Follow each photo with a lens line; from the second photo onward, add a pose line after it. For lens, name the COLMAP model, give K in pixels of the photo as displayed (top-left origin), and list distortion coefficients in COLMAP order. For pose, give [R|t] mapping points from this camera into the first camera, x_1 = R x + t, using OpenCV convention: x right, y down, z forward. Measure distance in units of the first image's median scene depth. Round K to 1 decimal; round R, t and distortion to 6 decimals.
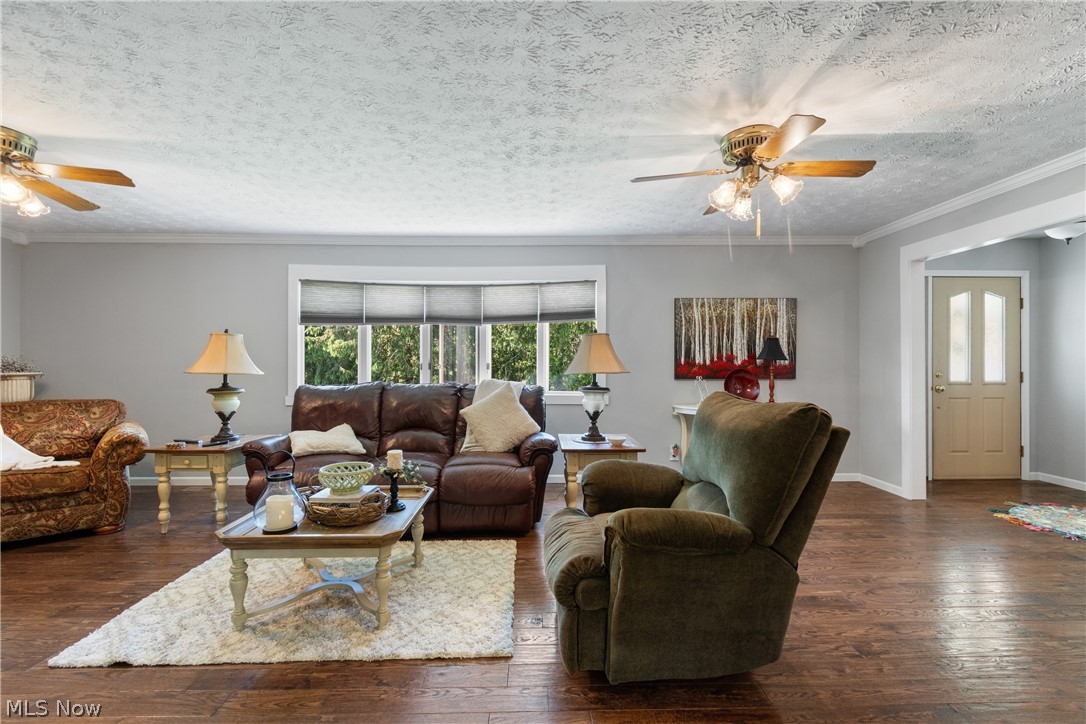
lens RADIAL K [[481.7, 0, 545.2], [0, 481.7, 362.7], [0, 0, 1]] dist [0.001356, 0.001414]
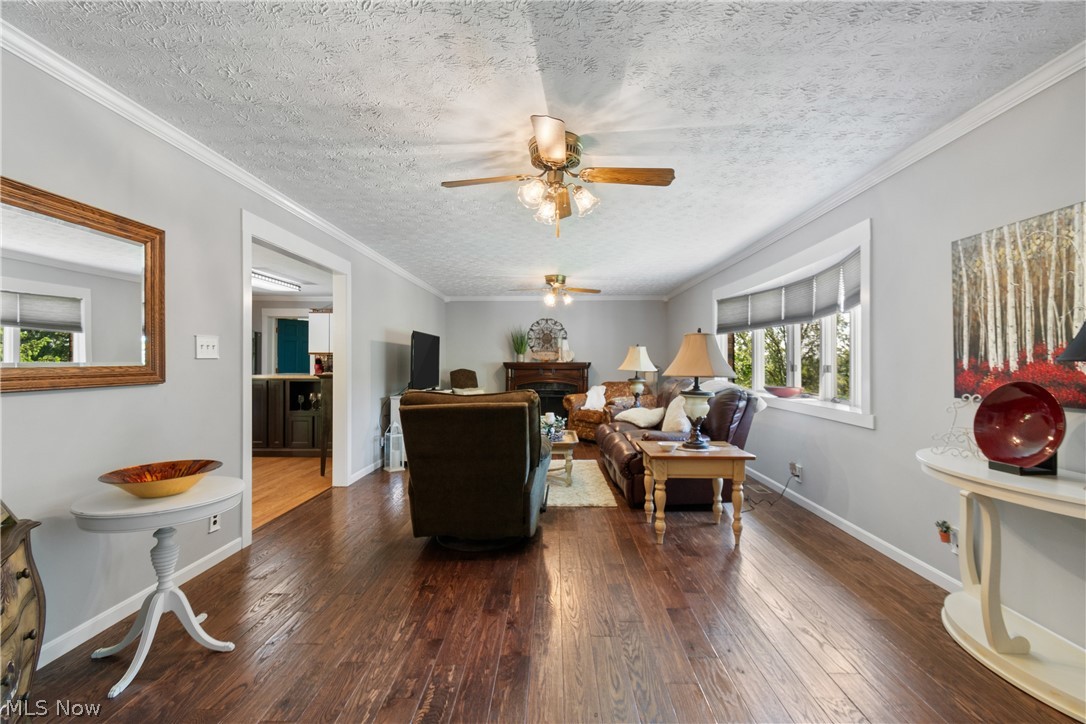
lens RADIAL K [[481.7, 0, 545.4], [0, 481.7, 361.2], [0, 0, 1]] dist [0.001356, 0.001414]
pose [[-0.057051, -0.001082, -0.998371, 0.815814], [0.001913, 0.999997, -0.001193, -0.005486], [0.998369, -0.001978, -0.057049, 0.588890]]
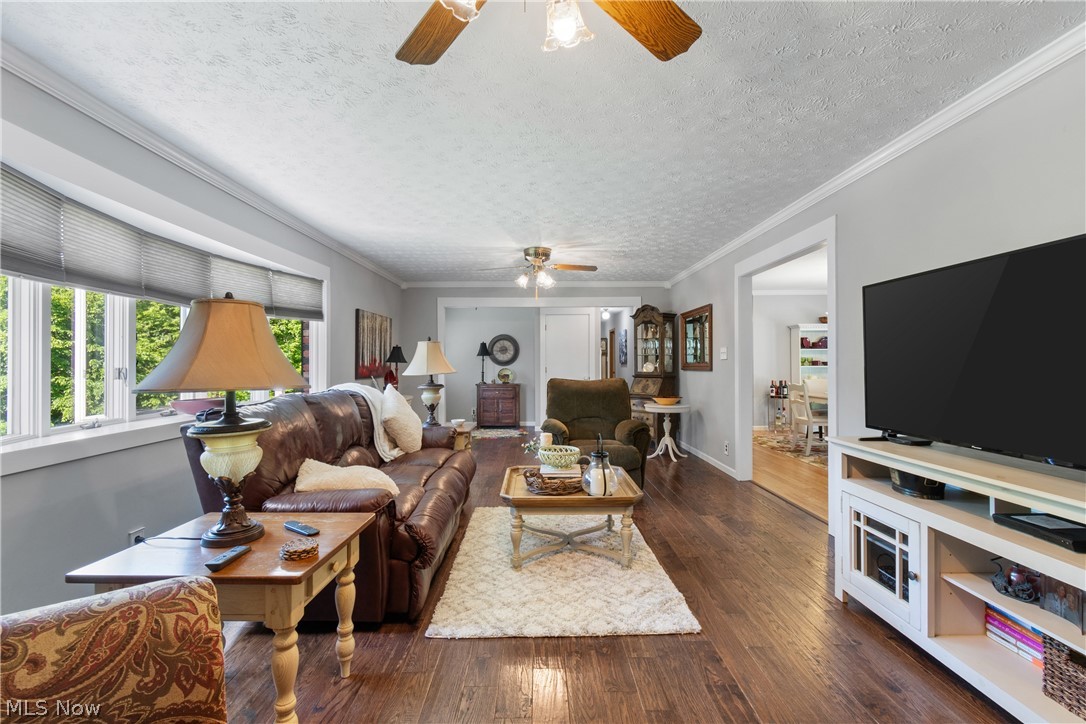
lens RADIAL K [[481.7, 0, 545.0], [0, 481.7, 361.0], [0, 0, 1]] dist [0.001356, 0.001414]
pose [[0.003902, 0.006040, 0.999974, -0.872145], [0.006387, 0.999961, -0.006065, -0.000709], [-0.999972, 0.006410, 0.003863, 0.550213]]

** TASK **
Turn the data, from its start through the line containing "362.7], [0, 0, 1]] dist [0.001356, 0.001414]", into a JSON list of strings, one string per line, with blank lines left out. Leave the pictures out of the list.

** EXERCISE RESPONSE **
[
  "Follow each photo with a lens line; from the second photo onward, add a pose line after it. For lens, name the COLMAP model, give K in pixels of the photo as displayed (top-left origin), and list distortion coefficients in COLMAP order. For pose, give [R|t] mapping points from this camera into the first camera, x_1 = R x + t, using OpenCV convention: x right, y down, z forward. Measure distance in units of the first image's median scene depth. Round K to 1 decimal; round R, t and distortion to 6 decimals.",
  "lens RADIAL K [[481.7, 0, 545.2], [0, 481.7, 362.7], [0, 0, 1]] dist [0.001356, 0.001414]"
]